This, at least, is the main narrative at play. At the foreground, we’re taken to this land before time through a series of flashbacks arranged like nesting dolls, which culminate in an older Moustafa (F. Murray Abraham) telling a younger Narrator (Jude Law) about his early travails at the hotel, beginning with the death of Gustave’s uber-rich, geriatric patron Madame D (played hilariously by Tilda Swinton [whom he was pimping it with, big time]) and ending with Moustafa’s bid to get Gustave out of jail after Madame D’s pilfering family frames him for her murder (there’s an invaluable painting, a box’s worth of “last will and testament,” and a rather Transylvanian Willem Dafoe involved).
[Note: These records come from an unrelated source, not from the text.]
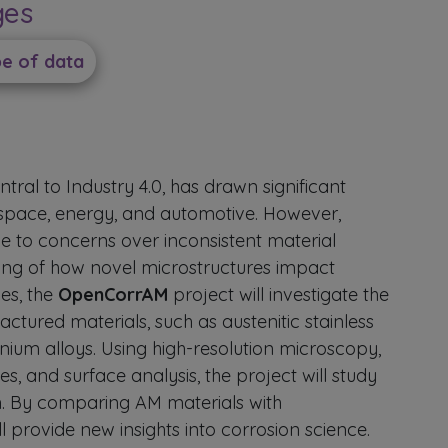
ges
pe of data
ral to Industry 4.0, has drawn significant
rospace, energy, and automotive. However,
e to concerns over inconsistent material
ding of how novel microstructures impact
es, the
OpenCorrAM
project will investigate the
ctured materials, such as austenitic stainless
anium alloys. Using high-resolution microscopy,
s, and surface analysis, the project will study
. By comparing AM materials with
l provide new insights into corrosion science.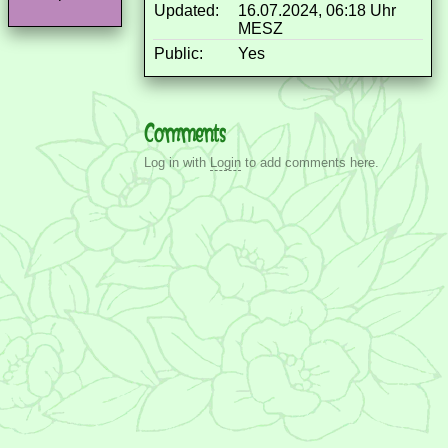
Updated:
16.07.2024, 06:18 Uhr
MESZ
Public:
Yes
Comments
Log in with
Login
to add comments here.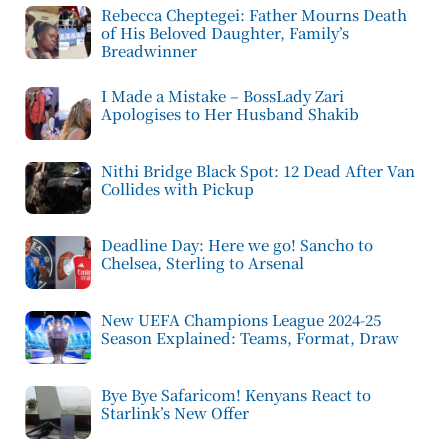
Rebecca Cheptegei: Father Mourns Death
of His Beloved Daughter, Family’s
Breadwinner
I Made a Mistake – BossLady Zari
Apologises to Her Husband Shakib
Nithi Bridge Black Spot: 12 Dead After Van
Collides with Pickup
Deadline Day: Here we go! Sancho to
Chelsea, Sterling to Arsenal
New UEFA Champions League 2024-25
Season Explained: Teams, Format, Draw
Bye Bye Safaricom! Kenyans React to
Starlink’s New Offer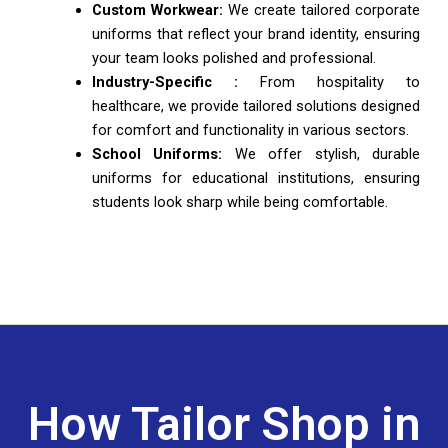
Custom Workwear:
We create tailored corporate
uniforms that reflect your brand identity, ensuring
your team looks polished and professional.
Industry-Specific :
From hospitality to
healthcare, we provide tailored solutions designed
for comfort and functionality in various sectors.
School Uniforms:
We offer stylish, durable
uniforms for educational institutions, ensuring
students look sharp while being comfortable.
How Tailor Shop in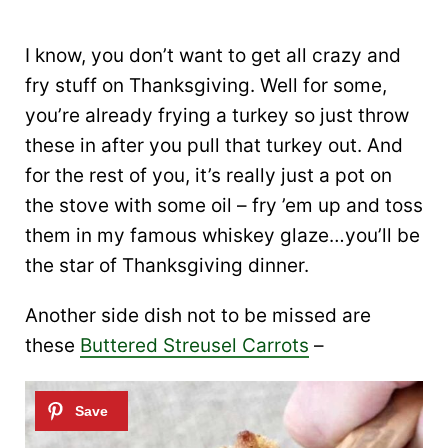
I know, you don’t want to get all crazy and
fry stuff on Thanksgiving. Well for some,
you’re already frying a turkey so just throw
these in after you pull that turkey out. And
for the rest of you, it’s really just a pot on
the stove with some oil – fry ’em up and toss
them in my famous whiskey glaze…you’ll be
the star of Thanksgiving dinner.
Another side dish not to be missed are
these
Buttered Streusel Carrots
–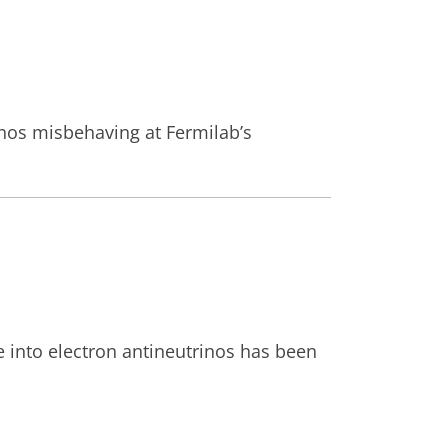
rinos misbehaving at Fermilab’s
e into electron antineutrinos has been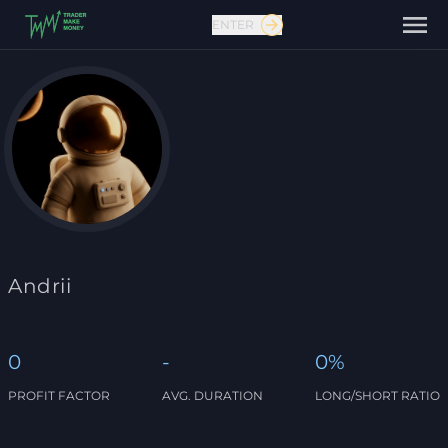
ENTER
Contact us
Andrii
0
-
0%
PROFIT FACTOR
AVG. DURATION
LONG/SHORT RATIO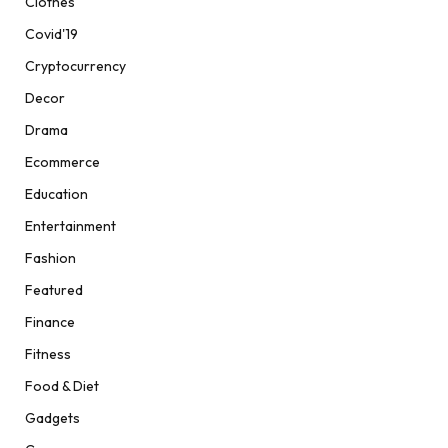
Clothes
Covid'19
Cryptocurrency
Decor
Drama
Ecommerce
Education
Entertainment
Fashion
Featured
Finance
Fitness
Food & Diet
Gadgets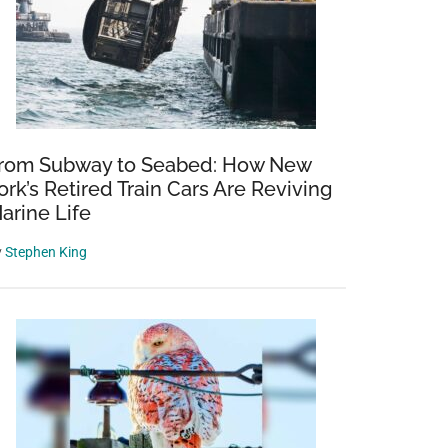
rom Subway to Seabed: How New
ork’s Retired Train Cars Are Reviving
arine Life
y
Stephen King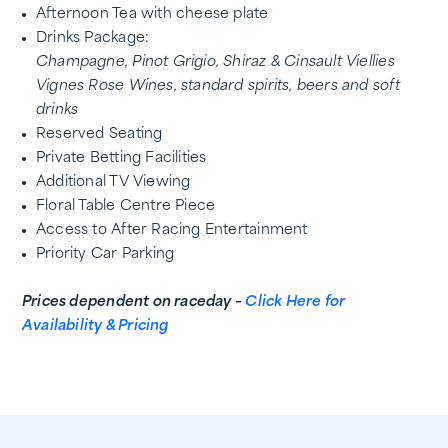
Afternoon Tea with cheese plate
Drinks Package:
Champagne, Pinot Grigio, Shiraz & Cinsault Viellies
Vignes Rose
Wines, standard spirits, beers and soft
drinks
Reserved Seating
Private Betting Facilities
Additional TV Viewing
Floral Table Centre Piece
Access to After Racing Entertainment
Priority Car Parking
Prices dependent on raceday –
Click Here for
Availability & Pricing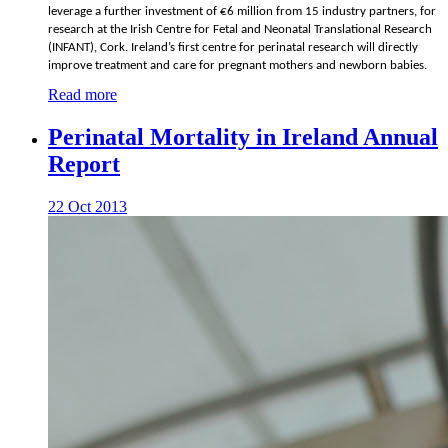
leverage a further investment of €6 million from 15 industry partners, for
research at the Irish Centre for Fetal and Neonatal Translational Research
(INFANT), Cork. Ireland’s first centre for perinatal research will directly
improve treatment and care for pregnant mothers and newborn babies.
Read more
Perinatal Mortality in Ireland Annual
Report
22 Oct 2013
The whole thing might have been a bit overly precious if it weren’t for the deadpan delivery and totally self-aware shirking of sentimentalism (Gustave has a habit of launching into flowery, poetic monologues, but his friends find a way to cut him short every time). How very “Wes Anderson,” right?

I’ll admit that I’m no huge follower of his, and I know nothing of Stefan Zweig, the Austrian writer whose work supposedly inspired the film (the New Republic was not impressed with the movie’s embodiment of his work). There’s a whole layer of references that probably went over my head, but it’s not hard, even for me, to see that it’s all one big pastiche of a pastiche: of Zweig, of Anderson, of nostalgia for a bygone time, and of a type of storytelling that often winks at itself.

Who Should Watch It: Anderson cultists, actual cultists, anyone sick of hearing about Her.